- [Problem to work on]:
Arrange every line of text in the material below as a numbered list. Skip blank lines and leave the pictures out.

[Text extractions by page]
= = = = = = =

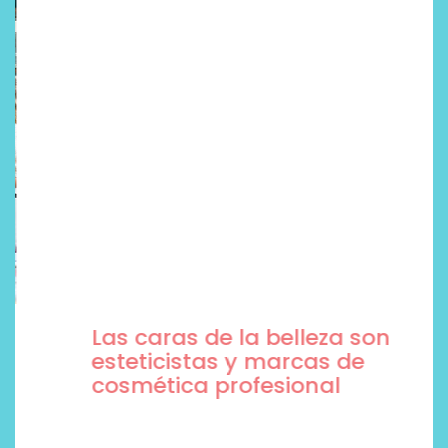
Las caras de la belleza son
esteticistas y marcas de
cosmética profesional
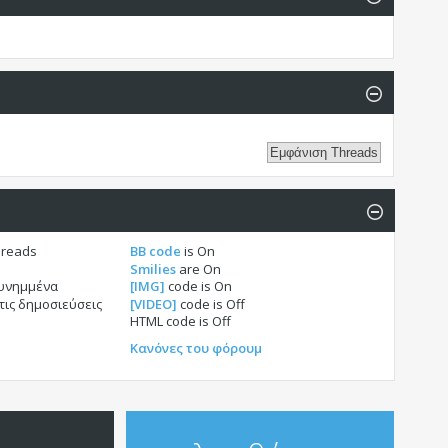
hreads
BB code
is
On
Smilies
are
On
συνημμένα
[IMG]
code is
On
τις δημοσιεύσεις
[VIDEO]
code is
Off
HTML code is
Off
Κανόνες του φόρουμ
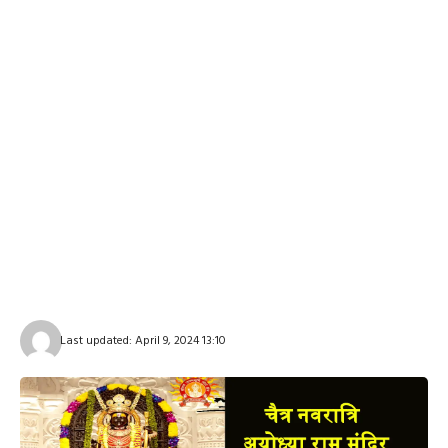
Last updated: April 9, 2024 13:10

= = = = = = =

- [Answer area]:
1. Las caras de la belleza son
2. esteticistas y marcas de
3. cosmética profesional
4. hreads
5. BB code
6. is
7. On
8. Smilies
9. are
10. On
11. συνημμένα
12. [IMG]
13. code is
14. On
15. τις δημοσιεύσεις
16. [VIDEO]
17. code is
18. Off
19. HTML code is
20. Off
21. Κανόνες του φόρουμ
22. Last updated: April 9, 2024 13:10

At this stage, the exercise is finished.